Termination of parental rights is a serious outcome in a CPS case. Following termination, the parent and child no longer have a legal relationship. Conversely, terminating parental rights is a prerequisite to adoption and broadens the array of permanency outcomes available to the child.
Whether termination is voluntary or involuntary, it is weighed seriously for each parent and child. In general, if DFPS pursues termination, it does so on both parents.
In rare circumstances, after conferring with the attorney representing DFPS, DFPS may determine that termination on only one parent is appropriate because one parent is such a danger to the health and safety of the child that legal avenues to the child must be closed.
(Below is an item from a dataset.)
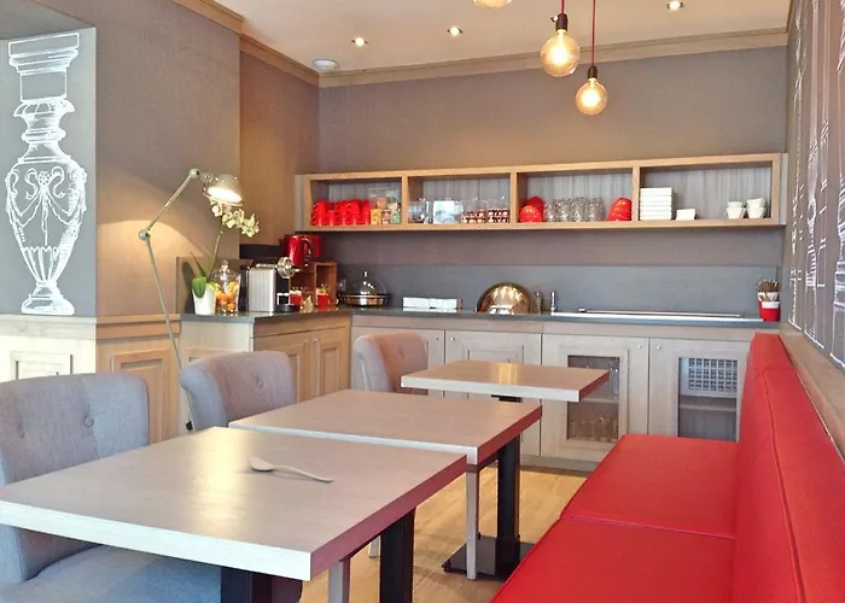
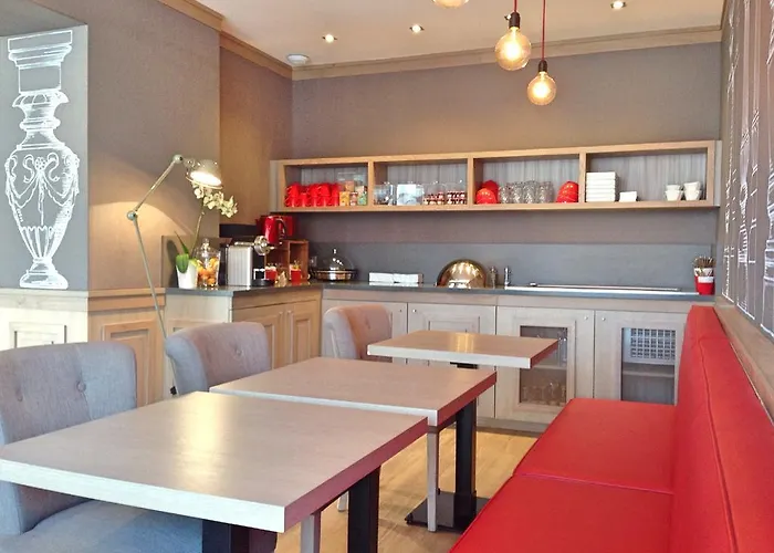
- spoon [246,455,334,482]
In assessing best interest, caseworkers always bear in mind the emotional effect that termination may have on a child.
Federal law requires that DFPS request termination of parental rights if a child has been in foster care for 15 of the last 22 months, unless certain exceptions apply.
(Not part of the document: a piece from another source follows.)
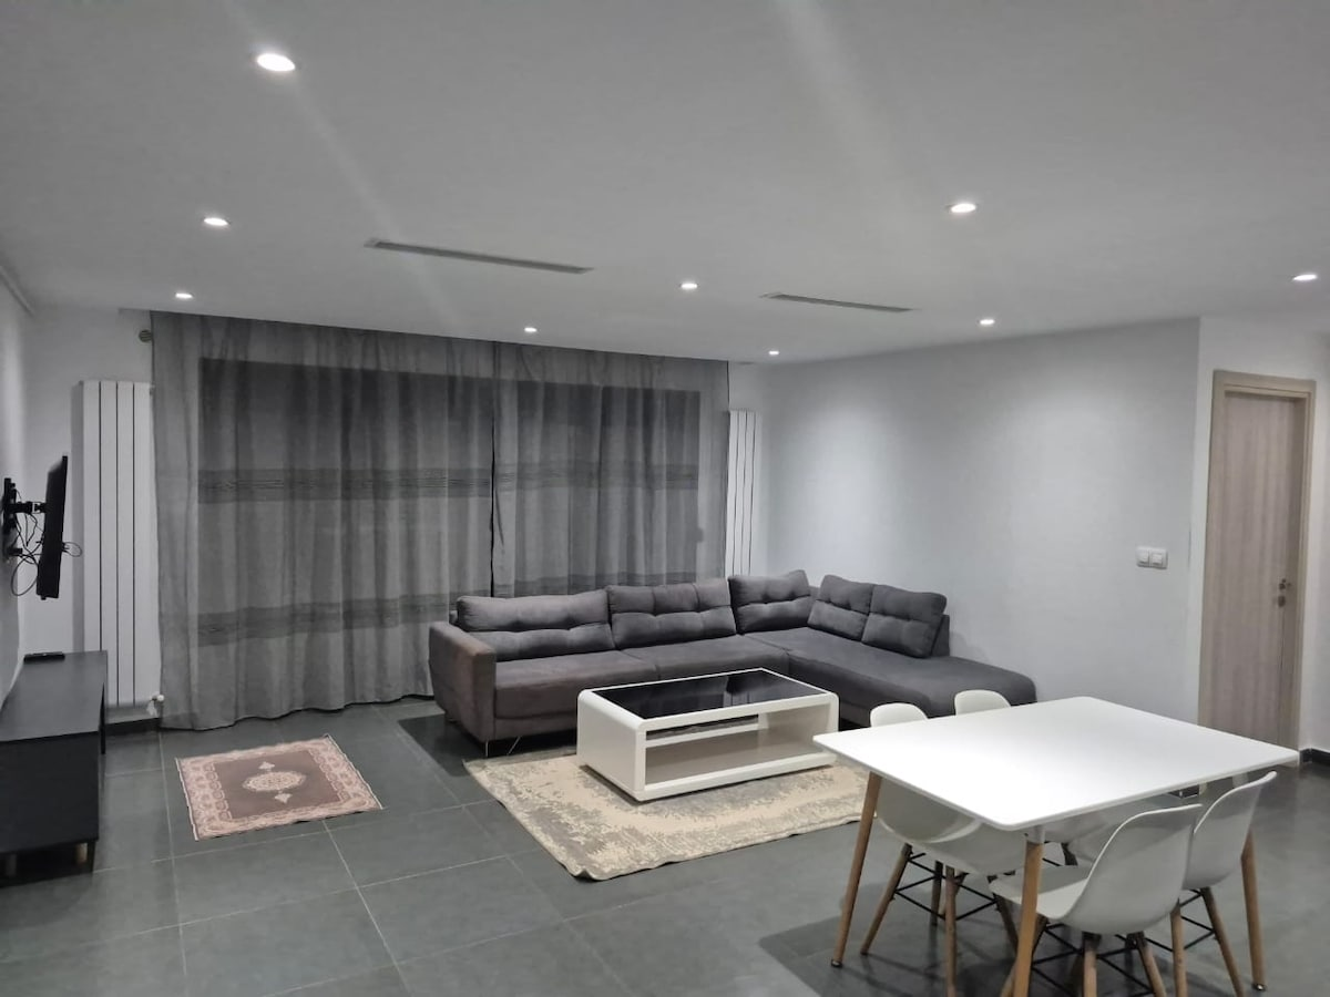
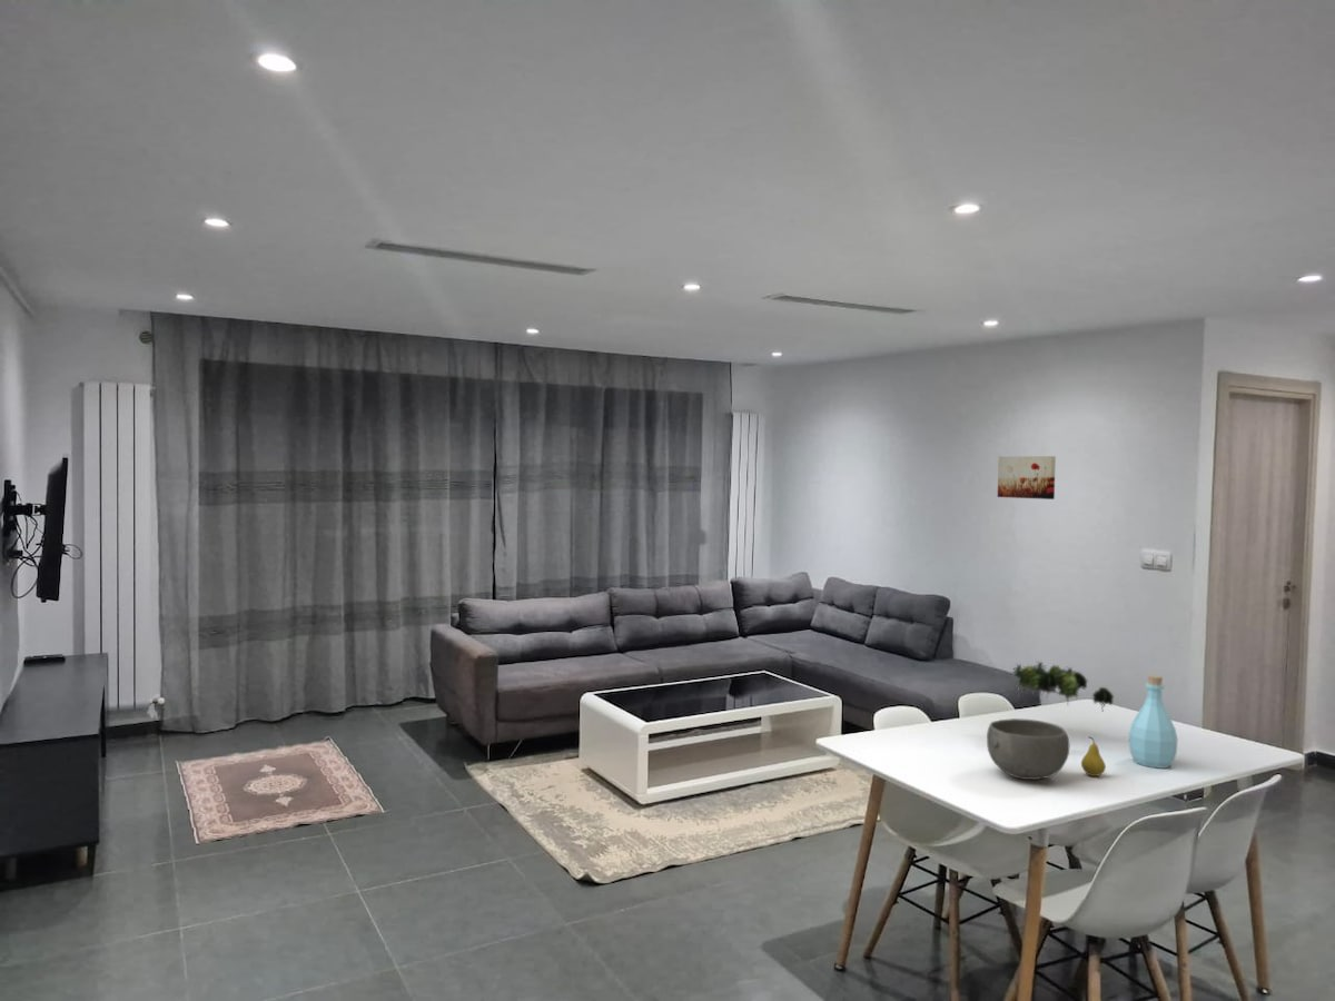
+ wall art [997,455,1057,500]
+ bottle [1128,674,1178,769]
+ potted plant [1011,660,1115,711]
+ bowl [986,717,1070,781]
+ fruit [1080,735,1107,777]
In most counties, DFPS requests termination of parental rights as an alternative in the original petition filed at the time of removal. This puts the parents on notice from the beginning of the case that if the problems that lead to removal are not resolved, DFPS may ask the court to terminate parental rights.
Ultimately, if the parent’s performance in establishing a safe home for the child is inadequate, DFPS may consider asking the court to set a final hearing at which DFPS seeks termination of parental rights.